Entidades se posicionam contra decisão governamental
Sancionada no dia 21 de outubro de 2022, a lei estadual nº 17.940, de Pernambuco, não cita em nenhum momento de seu texto o Espaço Ciência, limitando-se a descrever o território doado como um imóvel “situado na Avenida Cruz Cabugá, s/n, Bairro de Santo Amaro, Município do Recife”.
Em nota, a Sociedade Brasileira para o Progresso da Ciência (SBPC) se posicionou contra essa decisão governamental, ressaltando a omissão da descrição do museu no texto legislativo:
“Essa forma de mencionar a parte agora subtraída do Espaço Ciência mostra que não foi devidamente informada a opinião pública pernambucana, nem mesmo a própria Assembleia Legislativa, de que estava em jogo a mutilação desse lugar que já despertou tantas vocações e ainda há de despertar muitas outras”, afirmou, em documento
Professor da Universidade Federal Rural de Pernambuco (UFRPE) e ex-conselheiro da SBPC, José Antônio Aleixo da Silva destaca que há outras áreas que poderiam receber o centro tecnológico, como a Fábrica Tacaruna ou a Avenida Cruz Cabugá, ambas localizadas em Recife, além do território que o Governo Estadual quer dar ao museu.

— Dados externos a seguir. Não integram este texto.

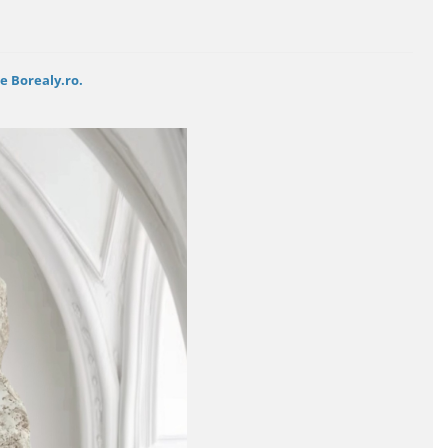
e Borealy.ro.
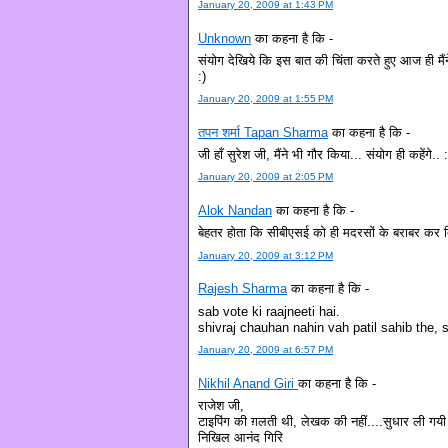
January 20, 2009 at 1:43 PM
Unknown
का कहना है कि -
संयोग देखिये कि इस बात की चिंता करते हुए आज ही म
:)
January 20, 2009 at 1:55 PM
तपन शर्मा Tapan Sharma
का कहना है कि -
जी हाँ सुरेश जी, मैंने भी गौर किया... संयोग ही कहेंगे.. :
January 20, 2009 at 2:05 PM
Alok Nandan
का कहना है कि -
बेहतर होता कि सीबीएसई को ही मदरसों के बराबर कर दि
January 20, 2009 at 3:12 PM
Rajesh Sharma
का कहना है कि -
sab vote ki raajneeti hai.
shivraj chauhan nahin vah patil sahib the,
January 20, 2009 at 6:57 PM
Nikhil Anand Giri
का कहना है कि -
राजेश जी,
टाइपिंग की ग़लती थी, लेखक की नहीं....सुधार ली गयी 
निखिल आनंद गिरि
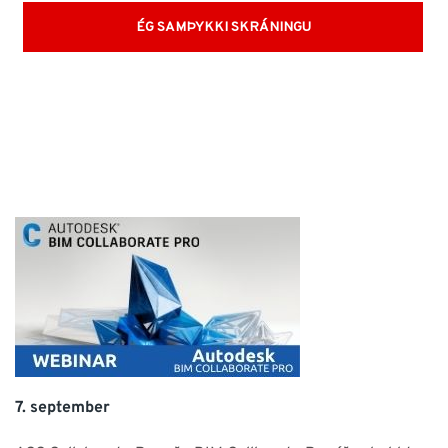
7. september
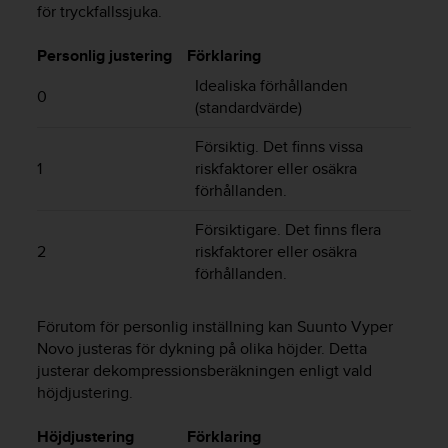
för tryckfallssjuka.
v
å
A
Personlig justering
Förklaring
A
Idealiska förhållanden
i
0
(standardvärde)
e
n
Försiktig. Det finns vissa
l
1
riskfaktorer eller osäkra
i
förhållanden.
g
h
Försiktigare. Det finns flera
e
2
riskfaktorer eller osäkra
t
förhållanden.
m
e
d
Förutom för personlig inställning kan
Suunto Vyper
W
Novo
justeras för dykning på olika höjder. Detta
e
justerar dekompressionsberäkningen enligt vald
b
höjdjustering.
C
o
n
Höjdjustering
Förklaring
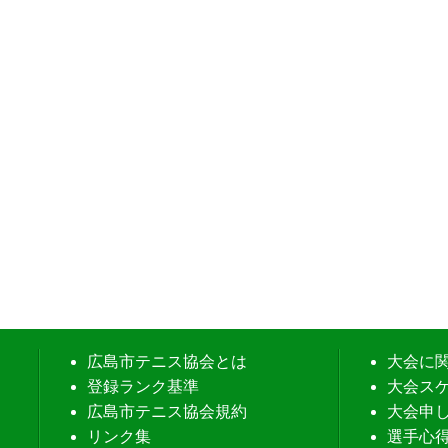
広島市テニス協会とは
大会に
登録ランク基準
大会ス
広島市テニス協会規約
大会申
リンク集
選手心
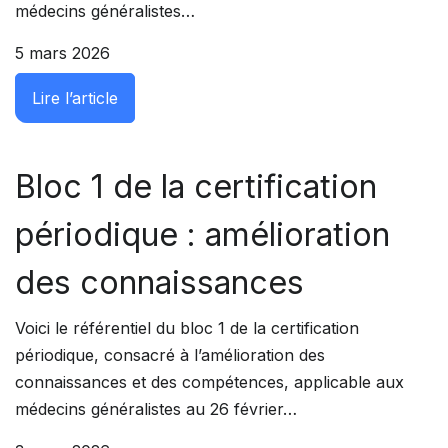
médecins généralistes…
5 mars 2026
: Bloc 2 de la certification périodique : re
Lire l’article
Bloc 1 de la certification
périodique : amélioration
des connaissances
Voici le référentiel du bloc 1 de la certification
périodique, consacré à l’amélioration des
connaissances et des compétences, applicable aux
médecins généralistes au 26 février…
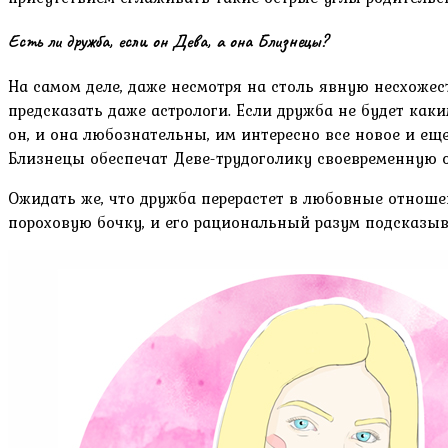
Есть ли дружба, если он Дева, а она Близнецы?
На самом деле, даже несмотря на столь явную несхожес
предсказать даже астрологи. Если дружба не будет как
он, и она любознательны, им интересно все новое и е
Близнецы обеспечат Деве-трудоголику своевременную о
Ожидать же, что дружба перерастет в любовные отноше
пороховую бочку, и его рациональный разум подсказыв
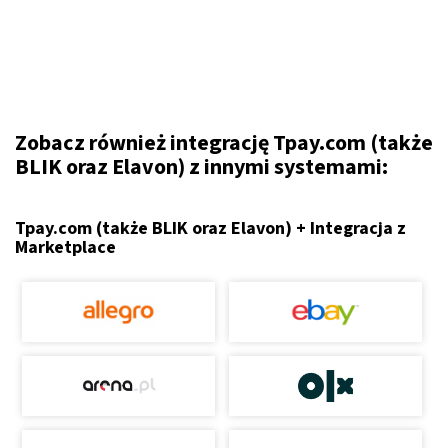
Zobacz również integrację Tpay.com (także
BLIK oraz Elavon) z innymi systemami:
Tpay.com (także BLIK oraz Elavon) + Integracja z
Marketplace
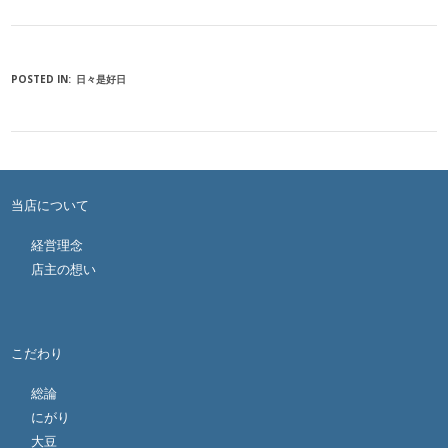
POSTED IN:
日々是好日
当店について
経営理念
店主の想い
こだわり
総論
にがり
大豆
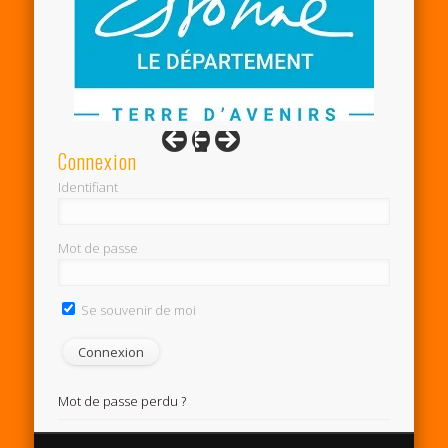
Connexion
Identifiant
Mot de passe
Se souvenir de moi
Mot de passe perdu ?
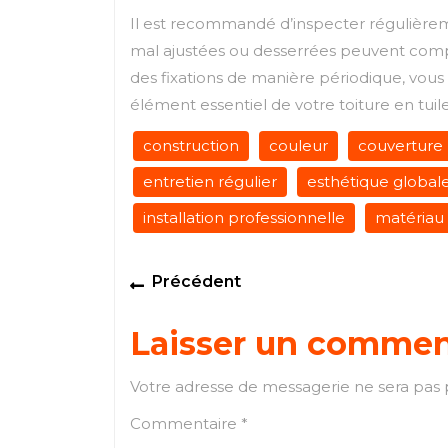
Il est recommandé d’inspecter régulièremen
mal ajustées ou desserrées peuvent comprom
des fixations de manière périodique, vous 
élément essentiel de votre toiture en tuile
construction
couleur
couverture
entretien régulier
esthétique global
installation professionnelle
matériau
Navigation
Previous
Précédent
de
post:
Laisser un commen
l’article
Votre adresse de messagerie ne sera pas 
Commentaire
*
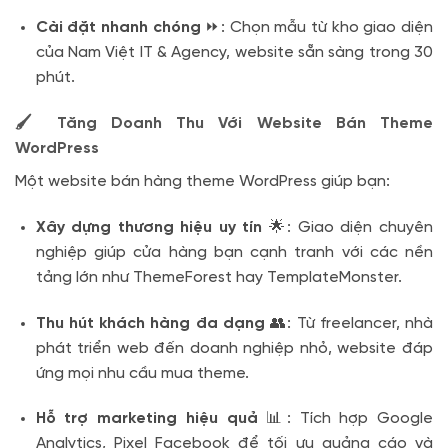
Cài đặt nhanh chóng
⏩: Chọn mẫu từ kho giao diện
của Nam Việt IT & Agency, website sẵn sàng trong 30
phút.
🖌️ Tăng Doanh Thu Với Website Bán Theme
WordPress
Một website bán hàng theme WordPress giúp bạn:
Xây dựng thương hiệu uy tín
🌟: Giao diện chuyên
nghiệp giúp cửa hàng bạn cạnh tranh với các nền
tảng lớn như ThemeForest hay TemplateMonster.
Thu hút khách hàng đa dạng
👥: Từ freelancer, nhà
phát triển web đến doanh nghiệp nhỏ, website đáp
ứng mọi nhu cầu mua theme.
Hỗ trợ marketing hiệu quả
📊: Tích hợp Google
Analytics, Pixel Facebook để tối ưu quảng cáo và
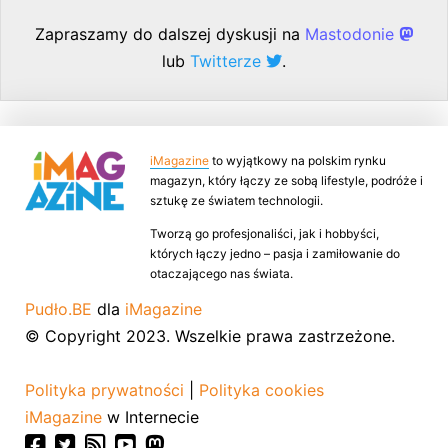
Zapraszamy do dalszej dyskusji na
Mastodonie
lub
Twitterze
.
iMagazine
to wyjątkowy na polskim rynku
magazyn, który łączy ze sobą lifestyle, podróże i
sztukę ze światem technologii.
Tworzą go profesjonaliści, jak i hobbyści,
których łączy jedno – pasja i zamiłowanie do
otaczającego nas świata.
Pudło.BE
dla
iMagazine
© Copyright 2023. Wszelkie prawa zastrzeżone.
Polityka prywatności
|
Polityka cookies
iMagazine
w Internecie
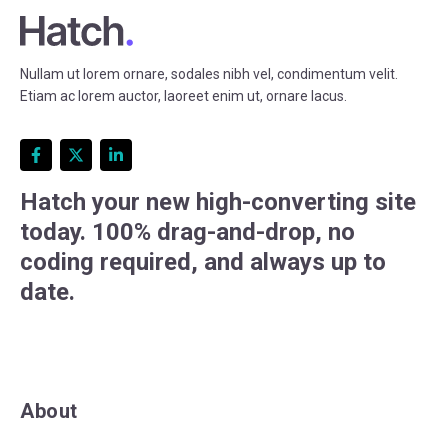
Nullam ut lorem ornare, sodales nibh vel, condimentum velit.
Etiam ac lorem auctor, laoreet enim ut, ornare lacus.
Hatch your new high-converting site
today. 100% drag-and-drop, no
coding required, and always up to
date.
About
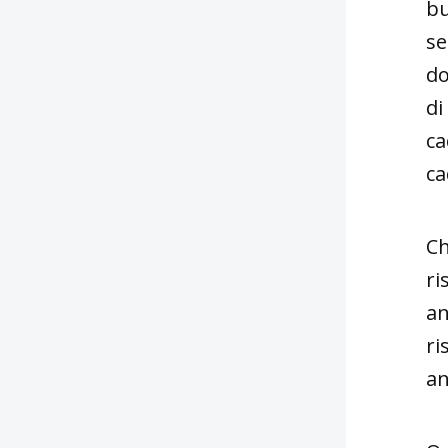
bu
se
do
di
ca
ca
Ch
ri
an
ri
an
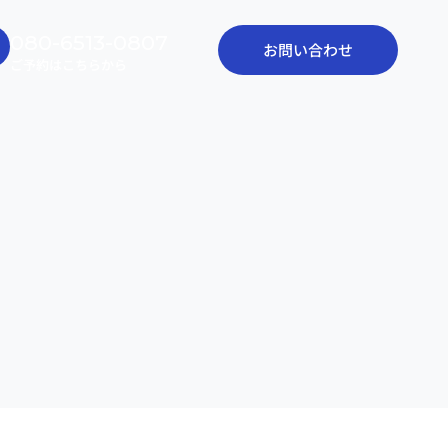
080-6513-0807
お問い合わせ
ご予約はこちらから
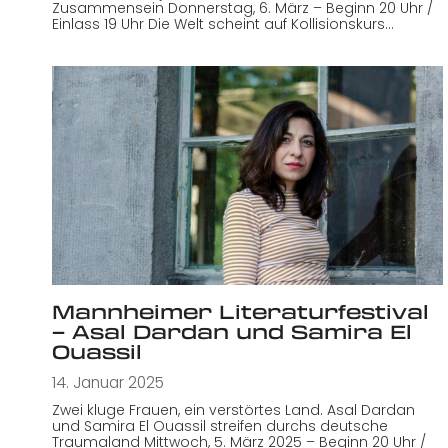
Zusammensein Donnerstag, 6. März – Beginn 20 Uhr /
Einlass 19 Uhr Die Welt scheint auf Kollisionskurs…
Mannheimer Literaturfestival
– Asal Dardan und Samira El
Ouassil
14. Januar 2025
Zwei kluge Frauen, ein verstörtes Land. Asal Dardan
und Samira El Ouassil streifen durchs deutsche
Traumaland Mittwoch, 5. März 2025 – Beginn 20 Uhr /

“A comunidade científica pernambucana não é contra a chegada dos cabos submarinos no Espaço Ciência, o problema é que não se pode destruir uma área de um museu. Por que não fazer esse novo data center nesta área que querem doar ao Espaço Ciência?”, questiona.
Presidente da Academia Pernambucana de Ciências, Anísio Brasileiro ressalta os aspectos culturais e societários da decisão governamental, criticando a falta de visão do Estado na importância da ciência como pilar do desenvolvimento do País.
“Formação cidadã, democracia e redução de desigualdades caminham juntas e é isso que está sendo posto em risco imenso quando você tem [a doação de] uma parte do museu, do principal espaço de ciência a céu aberto do Brasil. É incompreensível que o governo doe sem discussão, sem nenhum debate com a sociedade e com a direção do Espaço Ciência, oito mil metros quadrados para localizar um empreendimento privado que poderia perfeitamente estar em qualquer outra região da cidade [de Olinda]”.
Para evitar a perda da área do Espaço Ciência, o diretor do museu, Antonio Carlos Pavão, acionou o Ministério Público de Pernambuco e está articulando uma grande mobilização para o próximo domingo, dia 27 de novembro. “Nós já temos 28 anos de ocupação dessa área, tudo construído com muito esforço, muito trabalho e muita dificuldade. A gente precisa é de investimento, não de agressões deste tipo”, conclui.